Using magnetic resonance imagining (MRI), the researchers found that vertebral cross-sectional dimensions, a key structural determinant of the vertebra’s strength, were 10.6% smaller on average in new-born females than in males.
“Human beings are the only mammals in which this difference is seen, and it is one of the few key physiological differences between the sexes,” said Vicente Gilsanz, director of the Research Imaging program at The Saban Research Institute of Children’s Hospital Los Angeles and senior author on the study. The reason could be that the spine has to move forward during pregnancy, so that the female can walk and maintain her centre of gravity. Unfortunately, it also imparts a disadvantage in that it increases stress within the vertebrae for all physical activities, resulting in a great susceptibility for fractures later in life.”

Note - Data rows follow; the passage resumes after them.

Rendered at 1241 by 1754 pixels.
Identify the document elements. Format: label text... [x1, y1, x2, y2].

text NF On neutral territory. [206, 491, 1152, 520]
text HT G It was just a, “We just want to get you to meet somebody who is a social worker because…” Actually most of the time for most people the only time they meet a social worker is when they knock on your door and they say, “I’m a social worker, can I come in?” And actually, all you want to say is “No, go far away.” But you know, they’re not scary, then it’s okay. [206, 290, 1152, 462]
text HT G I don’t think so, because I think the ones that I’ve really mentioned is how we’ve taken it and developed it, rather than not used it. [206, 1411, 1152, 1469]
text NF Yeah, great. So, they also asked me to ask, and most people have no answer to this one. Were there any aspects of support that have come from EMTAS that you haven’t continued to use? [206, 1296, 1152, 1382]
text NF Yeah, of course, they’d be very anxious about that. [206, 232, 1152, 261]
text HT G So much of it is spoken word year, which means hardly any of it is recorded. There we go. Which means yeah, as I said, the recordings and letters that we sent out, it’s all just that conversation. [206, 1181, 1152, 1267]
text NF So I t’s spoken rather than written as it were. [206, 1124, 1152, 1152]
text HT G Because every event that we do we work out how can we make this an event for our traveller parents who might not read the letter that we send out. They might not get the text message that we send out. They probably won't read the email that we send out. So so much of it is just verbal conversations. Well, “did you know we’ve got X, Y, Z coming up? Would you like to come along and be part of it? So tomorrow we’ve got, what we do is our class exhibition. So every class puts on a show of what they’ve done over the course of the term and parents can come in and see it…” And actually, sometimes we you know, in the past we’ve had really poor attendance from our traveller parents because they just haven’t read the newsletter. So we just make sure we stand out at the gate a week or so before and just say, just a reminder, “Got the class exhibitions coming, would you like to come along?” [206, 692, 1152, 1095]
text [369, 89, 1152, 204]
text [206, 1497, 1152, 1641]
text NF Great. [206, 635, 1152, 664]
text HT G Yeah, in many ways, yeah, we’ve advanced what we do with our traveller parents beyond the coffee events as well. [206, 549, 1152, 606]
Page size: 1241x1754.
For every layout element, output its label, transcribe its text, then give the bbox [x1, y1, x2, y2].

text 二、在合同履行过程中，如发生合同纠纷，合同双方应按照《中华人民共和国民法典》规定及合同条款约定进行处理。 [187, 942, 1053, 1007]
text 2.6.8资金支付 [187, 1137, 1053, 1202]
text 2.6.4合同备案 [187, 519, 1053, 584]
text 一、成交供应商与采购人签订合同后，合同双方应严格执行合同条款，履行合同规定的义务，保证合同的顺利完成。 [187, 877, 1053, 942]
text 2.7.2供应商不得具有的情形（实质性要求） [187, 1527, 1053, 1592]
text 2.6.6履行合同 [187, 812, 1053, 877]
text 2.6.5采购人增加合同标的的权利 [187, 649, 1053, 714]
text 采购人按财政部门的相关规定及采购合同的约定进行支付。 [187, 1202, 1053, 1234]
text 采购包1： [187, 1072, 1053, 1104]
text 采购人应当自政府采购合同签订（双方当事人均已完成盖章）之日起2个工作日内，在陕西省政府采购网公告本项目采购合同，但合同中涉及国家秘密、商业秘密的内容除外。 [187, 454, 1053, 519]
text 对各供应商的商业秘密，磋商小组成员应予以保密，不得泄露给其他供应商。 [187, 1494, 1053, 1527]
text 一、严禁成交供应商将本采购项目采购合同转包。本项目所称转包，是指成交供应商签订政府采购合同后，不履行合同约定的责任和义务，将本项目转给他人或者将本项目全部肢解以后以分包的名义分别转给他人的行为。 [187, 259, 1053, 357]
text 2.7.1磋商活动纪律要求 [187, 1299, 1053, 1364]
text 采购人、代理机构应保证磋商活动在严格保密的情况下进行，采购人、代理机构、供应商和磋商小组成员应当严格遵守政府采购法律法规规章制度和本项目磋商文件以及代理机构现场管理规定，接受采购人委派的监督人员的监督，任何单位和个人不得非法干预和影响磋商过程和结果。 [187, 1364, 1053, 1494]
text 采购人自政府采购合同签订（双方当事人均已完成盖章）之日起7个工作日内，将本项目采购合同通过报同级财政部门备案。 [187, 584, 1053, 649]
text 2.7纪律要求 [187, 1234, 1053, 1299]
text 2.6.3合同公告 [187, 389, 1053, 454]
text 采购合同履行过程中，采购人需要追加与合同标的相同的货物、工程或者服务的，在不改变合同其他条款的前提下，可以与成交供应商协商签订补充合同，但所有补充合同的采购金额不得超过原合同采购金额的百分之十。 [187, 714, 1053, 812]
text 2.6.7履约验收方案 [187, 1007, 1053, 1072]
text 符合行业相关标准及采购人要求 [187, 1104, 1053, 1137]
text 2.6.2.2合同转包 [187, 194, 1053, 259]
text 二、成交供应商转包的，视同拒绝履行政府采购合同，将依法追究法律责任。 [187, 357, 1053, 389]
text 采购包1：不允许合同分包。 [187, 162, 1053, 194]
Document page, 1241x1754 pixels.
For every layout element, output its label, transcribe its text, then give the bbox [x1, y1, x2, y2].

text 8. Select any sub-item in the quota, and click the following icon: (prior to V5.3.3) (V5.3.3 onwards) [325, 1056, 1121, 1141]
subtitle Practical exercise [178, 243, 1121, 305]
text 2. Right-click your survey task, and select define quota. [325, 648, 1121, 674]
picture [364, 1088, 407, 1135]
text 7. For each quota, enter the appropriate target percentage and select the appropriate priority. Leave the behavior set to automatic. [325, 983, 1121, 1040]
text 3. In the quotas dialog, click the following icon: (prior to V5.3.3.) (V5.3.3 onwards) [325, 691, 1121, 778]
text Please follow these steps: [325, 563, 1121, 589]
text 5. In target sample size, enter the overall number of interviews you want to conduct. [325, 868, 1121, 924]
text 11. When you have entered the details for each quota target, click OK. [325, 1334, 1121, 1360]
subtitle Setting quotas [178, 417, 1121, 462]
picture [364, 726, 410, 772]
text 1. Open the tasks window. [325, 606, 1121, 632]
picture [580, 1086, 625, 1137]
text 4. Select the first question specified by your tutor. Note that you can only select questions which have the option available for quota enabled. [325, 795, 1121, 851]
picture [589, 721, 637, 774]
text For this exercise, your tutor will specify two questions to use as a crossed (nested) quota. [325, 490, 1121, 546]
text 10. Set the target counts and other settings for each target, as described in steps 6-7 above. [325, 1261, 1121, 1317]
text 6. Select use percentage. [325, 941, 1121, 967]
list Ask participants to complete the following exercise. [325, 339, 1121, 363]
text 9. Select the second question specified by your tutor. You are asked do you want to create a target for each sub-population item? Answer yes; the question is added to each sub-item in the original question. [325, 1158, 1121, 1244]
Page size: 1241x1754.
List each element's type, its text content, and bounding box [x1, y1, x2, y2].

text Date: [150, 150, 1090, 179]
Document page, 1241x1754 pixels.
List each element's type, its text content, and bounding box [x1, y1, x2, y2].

“Although we have known that girls had smaller vertebrae than boys, we did not know how early this difference first occurred,” added Gilsanz, who is also professor of radiology at Keck School of Medicine of the University of Southern California. “Our study indicates that the distinction between sexes is already present at birth, and provides new evidence that this difference begins during prenatal development of the axial skeleton.”
While the mechanisms responsible for the smaller female vertebral body during the foetal stages of skeletal development remain unknown, it likely results from complex interactions involving sex steroids, growth hormone and insulin-like growth factor.
In the study, 70 healthy, full-term newborns (35 boys and 35 girls) were measured. Weight, body length, and head and waist circumference did not significantly differ between sexes. Compared to new-born boys, girls had significantly smaller vertebral cross-sectional dimensions—a difference independent of gestational age, birth weight and body length.
The study notes that, over their lifetimes, women also accumulate less bone mass than men, resulting in a two- to four-fold increase in spinal fracture. A deficiency in vertebral growth in girls is associated with greater spinal flexibility and lower peak bone mass in young women, eventually resulting in an increased likelihood of scoliosis as well as osteoporosis in later life.
“While girls are born with a predisposition to developing osteoporosis as older adults, we know that bone development can be optimised with exercise and nutrition,” said Gilsanz. “This is an example of how traits that might predispose an individual to disease can be mitigated through personalised medicine and customised health care, beginning early in life.”